§ Work to complete:
Pull every line containing "terracotta" from the listing.

── Data ──

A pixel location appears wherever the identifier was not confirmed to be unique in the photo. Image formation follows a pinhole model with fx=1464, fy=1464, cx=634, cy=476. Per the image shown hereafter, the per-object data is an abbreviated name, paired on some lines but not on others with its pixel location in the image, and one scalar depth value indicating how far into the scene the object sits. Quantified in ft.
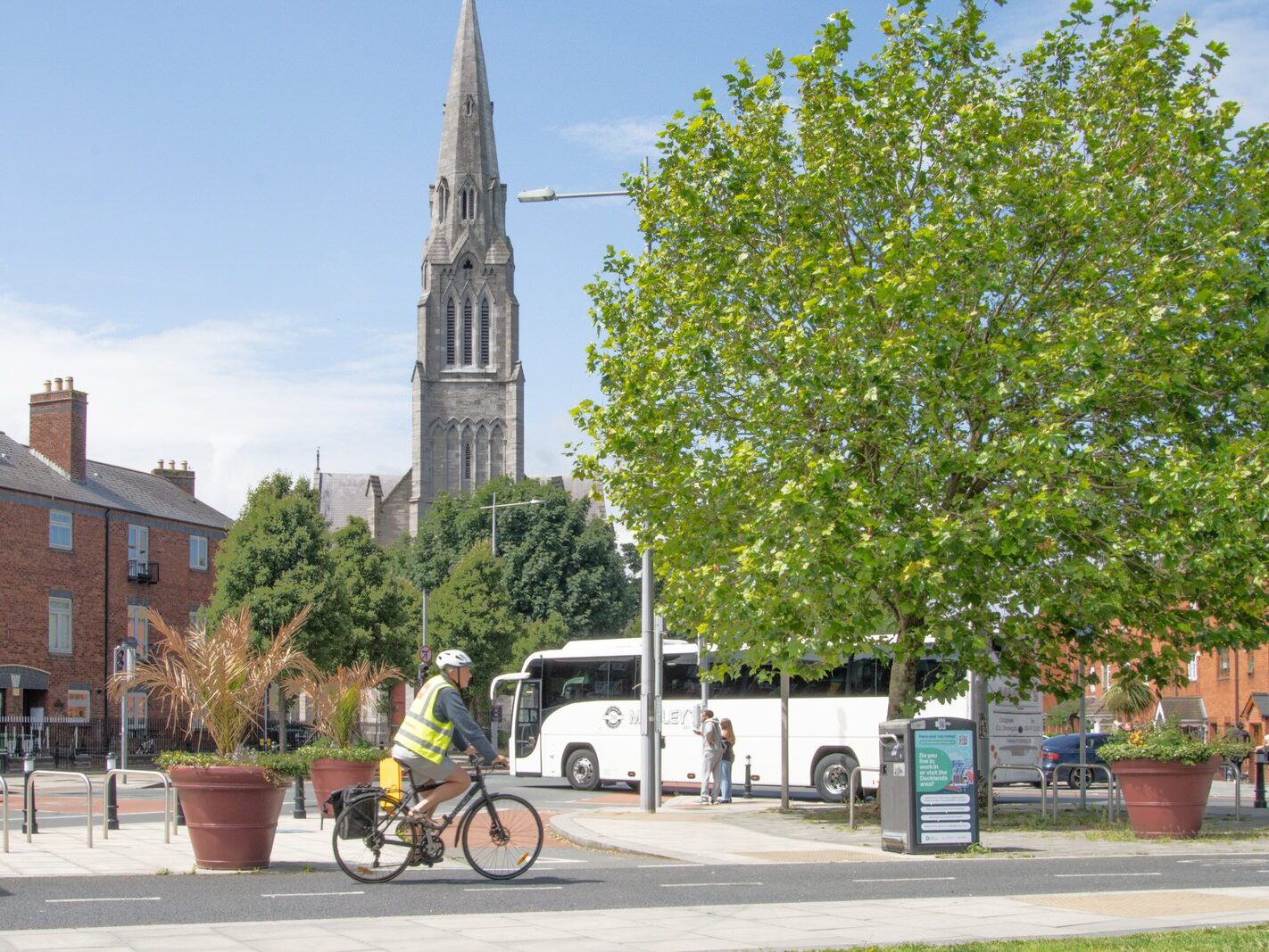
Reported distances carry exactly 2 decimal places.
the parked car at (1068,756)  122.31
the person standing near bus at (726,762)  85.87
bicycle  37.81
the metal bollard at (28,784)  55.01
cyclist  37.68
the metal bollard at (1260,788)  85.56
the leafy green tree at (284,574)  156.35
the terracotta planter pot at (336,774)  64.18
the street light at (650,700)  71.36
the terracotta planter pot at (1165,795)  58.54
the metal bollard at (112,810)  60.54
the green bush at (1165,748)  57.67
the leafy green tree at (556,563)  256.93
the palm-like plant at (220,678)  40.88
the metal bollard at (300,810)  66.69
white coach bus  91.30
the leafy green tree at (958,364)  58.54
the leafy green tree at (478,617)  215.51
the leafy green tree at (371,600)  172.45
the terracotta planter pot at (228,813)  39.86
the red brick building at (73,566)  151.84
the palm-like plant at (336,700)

───

§ Output for this task:
the terracotta planter pot at (336,774)  64.18
the terracotta planter pot at (1165,795)  58.54
the terracotta planter pot at (228,813)  39.86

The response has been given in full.